O racismo funciona como uma técnica bem articulada de desidratação das humanidades. As suas prerrogativas encontram sentido no mais profundo ambiente hostil e fantasmagórico, na construção do outro, enquanto carne abjeta, infame e suscetível ao extermínio, simbólico ou não. A distinção entre carne e corpo fica evidente nos contornos do racismo que, a partir de suas técnicas sofisticadas de subordinação, constrói teias pelas quais se entrelaçam presenças políticas desfazendo as suas potencialidades. A carne, em distinção ao corpo, está exposta, transmutada em alvo e facilmente consumida pelas políticas discriminatórias. Desfazer o corpo, em nome da produção da carne, é um dos propósitos mais vis do racismo, bem como das demais estruturas de violação, como a ciseterobrutalidade — sistema político que demarca as trincheiras do humano na ciseteronorma e que banaliza as vidas de sujeitos LGBTQIAPN+ —, o capacitismo e o classicismo, por exemplo.
Há, nas atmosferas político-sociais que aventam os princípios modernos e coloniais do racismo antinegro, uma posição de alerta e de controle às manifestações de autonomia, prazer, liberdade, consciência e agrupamento de sujeitos negros. Essa posição está diretamente ligada à gramática colonial que não suporta a presença de sujeitos negros desarticulada das narrativas de subordinação. O processo de racialização, por ser normativo e ideológico, apresenta caráter pedagógico. Isso quer dizer que, no fim das contas, aprendemos, todos/as sem exceção, a observar a realidade, o corpo e as relações por meio das métricas da brancura ciseterobrutal. Logo, ora sujeitos negros aprendem a compreender a si mesmos pelas métricas da hipersexualização, ora tentam evadir desse lugar, mas assumindo outra cadência de percepção: a despotencialização do corpo. Aqui estamos diante de dois processos orquestrados pelo racismo antinegro: hipersexualização e despotencialização. Ambas as estruturas são circunscritas pelo interesse de fechar o cerco da humanidade nos limites da brancura. Logo, aos sujeitos negros resta, no cenário imagético, político e normativo, a objetificação do seu corpo que, tornado carne, serve para o prazer, mas não pode ter prazer.

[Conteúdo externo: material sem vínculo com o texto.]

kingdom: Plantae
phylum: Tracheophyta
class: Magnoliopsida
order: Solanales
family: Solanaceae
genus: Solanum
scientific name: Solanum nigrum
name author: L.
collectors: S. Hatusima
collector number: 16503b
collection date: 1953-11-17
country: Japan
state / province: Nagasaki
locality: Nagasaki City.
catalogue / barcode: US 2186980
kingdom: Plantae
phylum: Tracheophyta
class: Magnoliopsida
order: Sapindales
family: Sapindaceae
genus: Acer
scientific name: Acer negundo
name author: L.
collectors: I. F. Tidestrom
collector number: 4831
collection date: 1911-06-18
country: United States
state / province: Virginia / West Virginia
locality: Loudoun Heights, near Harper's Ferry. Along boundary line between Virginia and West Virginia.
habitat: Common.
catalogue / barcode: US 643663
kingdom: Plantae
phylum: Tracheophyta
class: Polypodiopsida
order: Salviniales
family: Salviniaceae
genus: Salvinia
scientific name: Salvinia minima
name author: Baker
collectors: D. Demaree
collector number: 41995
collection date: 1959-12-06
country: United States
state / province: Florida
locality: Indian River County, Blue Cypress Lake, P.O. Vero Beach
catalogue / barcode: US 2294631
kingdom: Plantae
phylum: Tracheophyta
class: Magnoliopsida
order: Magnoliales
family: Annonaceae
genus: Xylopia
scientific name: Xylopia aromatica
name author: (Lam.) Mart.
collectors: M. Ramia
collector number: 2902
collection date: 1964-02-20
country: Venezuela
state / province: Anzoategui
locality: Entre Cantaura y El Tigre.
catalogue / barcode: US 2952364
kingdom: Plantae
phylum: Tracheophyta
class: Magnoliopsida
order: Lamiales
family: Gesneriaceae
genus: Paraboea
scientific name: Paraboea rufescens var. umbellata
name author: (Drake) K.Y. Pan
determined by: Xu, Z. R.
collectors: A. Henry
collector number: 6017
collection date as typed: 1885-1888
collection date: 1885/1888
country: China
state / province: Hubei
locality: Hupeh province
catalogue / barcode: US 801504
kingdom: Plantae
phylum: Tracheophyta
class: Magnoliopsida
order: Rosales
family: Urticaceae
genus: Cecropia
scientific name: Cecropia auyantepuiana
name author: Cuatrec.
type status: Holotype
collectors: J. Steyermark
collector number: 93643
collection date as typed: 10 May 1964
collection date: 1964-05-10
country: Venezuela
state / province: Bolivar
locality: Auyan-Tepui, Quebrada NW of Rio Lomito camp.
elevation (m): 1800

Há, nesses termos, um circuito destrutivo que se ancora na comparação entre a humanidade, lugar de afirmação das potencialidades, e a desumanidade que, em termos multiarticulados, não pode ser nada além de carne. Ocorre que as perspectivas antirracistas e contrárias aos sistemas de violação naturalizados pela memória colonial estão interessadas em corroer todas as práticas, lógicas e sentidos que naturalizam o rechaçamento de corpos, intelectualidades e potências negras; rechaçamento que assume as premissas pornográficas do processo de colonização, isto é, a exposição radical e esvaziada de humanidade dos sujeitos lidos como dissidentes. Em contraponto às políticas de extermínio e sua fetichização pornográfica do corpo, assumimos uma ético-erótica, isto é, a forma política de contestação da imagem pública de objetificação dos corpos, prazer e potencialidades negras, a fim de que sejamos capazes de romper com os estatutos que borram, em nome da norma, as possibilidades de existir, de nos amar e de, nessa política do afeto e da aliança, nos reconhecer, de fato.